In comparison AML patients younger than age 56 with patients older than 75, Multidrug resistance found 33% compared to 57% respectively. Also, the percentage of patients with cytogenetics type favorable dropped from 17% to 4% respectively. Whereas, the proportion of patients with unfavorable cytogenetics increased from 35% to 51% respectively. Also, obvious increases in abnormalities of chromosomes 5, 7, and 17 among observed in the elderly. In the cytogenetic risk group, the increased incidence of unfavorable cytogenetics contributed to their poorer outcome and therapy outcome decline markedly with age [59]. Similar to these studies, as shown in Table 7, in the GBT model the features Age, LDH and FAB were the most influenced features in the analysis. Table 8 showed that proportion of favorable and unfavorable cytogenetic groups significantly different between two vital statuses, and affect the survival of patients. Also, Table 9 showed that with increasing age the proportion of patients with favorable cytogenetics decreased and instead the proportion of unfavorable cytogenetics increased. So the CG.group feature that shows the Cytogenetic classification in AML patients was one of the most important features in the Relief dataset and also influenced features in the GBT model (Tables 3 and 7).

Several studies used the Cytogenetic category for the prediction of survival AML patients [6163]. Cytogenetic analysis is an important value in the clinical management of patients with AML. Many kinds of chromosome changes may occur in AML cells of patients, some of that can affect a person’s prognosis. Cytogenetic abnormalities most commonly associated with AML have been characterized at the molecular level, also the identification of recurrent chromosomal translocations and inversions associated with this disease prepare the molecular characterization of the chromosomal breakpoint regions [64].

Manola reported that cytogenetic and molecular abnormalities are involved in the pathogenesis of childhood AML, with clonal chromosome abnormalities in 70–85% of cases. He suggested that cytogenetic analysis should be performed in all patients with pediatric AML at diagnosis and during the progress of the disease as additional chromosome abnormalities could predict an imminent relapse. Patients may be stratified to different therapies based on results of conventional cytogenetic analysis, molecular cytogenetic analysis, and/or molecular genetic investigations [65].

Also, Grimwade et al. showed the importance of diagnostic cytogenetics as an independent prognostic factor in AML that providing the framework for a stratified treatment approach of disease [66]. Also, Fröhling et al. reported the clinical importance of cytogenetics and age in patients older than 60 years with AML. They showed that a large subgroup of patients, characterized by age 70 or older or high-risk cytogenetics, or both, had very unfavorable long-term outcomes, with patients above age 70 with high-risk cytogenetics showing a particularly poor prognosis [67].

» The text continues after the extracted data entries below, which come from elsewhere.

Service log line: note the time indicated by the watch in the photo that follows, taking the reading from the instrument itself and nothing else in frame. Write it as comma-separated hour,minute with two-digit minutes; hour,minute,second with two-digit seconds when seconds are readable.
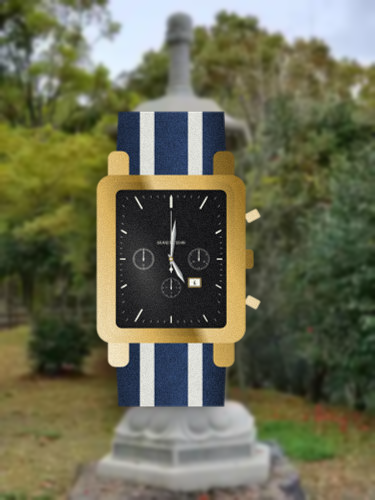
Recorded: 5,01
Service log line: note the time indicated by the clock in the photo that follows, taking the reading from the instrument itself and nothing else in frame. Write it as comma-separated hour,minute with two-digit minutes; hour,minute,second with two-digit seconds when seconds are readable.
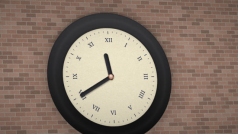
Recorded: 11,40
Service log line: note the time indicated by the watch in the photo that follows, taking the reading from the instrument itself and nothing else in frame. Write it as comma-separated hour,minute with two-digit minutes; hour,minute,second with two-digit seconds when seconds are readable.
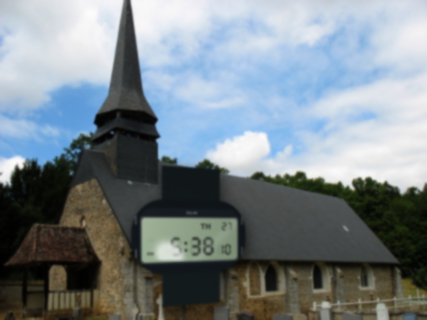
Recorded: 5,38,10
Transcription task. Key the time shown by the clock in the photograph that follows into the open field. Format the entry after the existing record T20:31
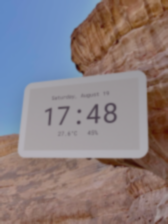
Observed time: T17:48
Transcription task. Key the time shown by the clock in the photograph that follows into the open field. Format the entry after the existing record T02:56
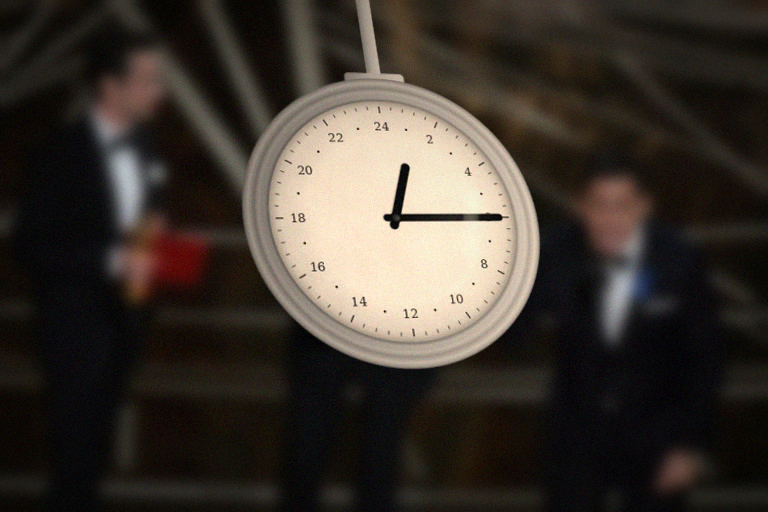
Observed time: T01:15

LDH feature was another important feature in the Relief dataset model (Tables 3 and 7). In Myelodysplastic syndromes (MDS) various mechanisms may cause an increase in LDH. One may be the increased turnover and degradation of myeloid cells in the bone marrow, spleen, and other tissues. Another reason may be ineffective hematopoiesis. Additional cofactors may be an infiltration of the liver and spleen by immature myeloid cells or iron overload. The exact biochemical basis of an increasing LDH in these patients remains unknown [68].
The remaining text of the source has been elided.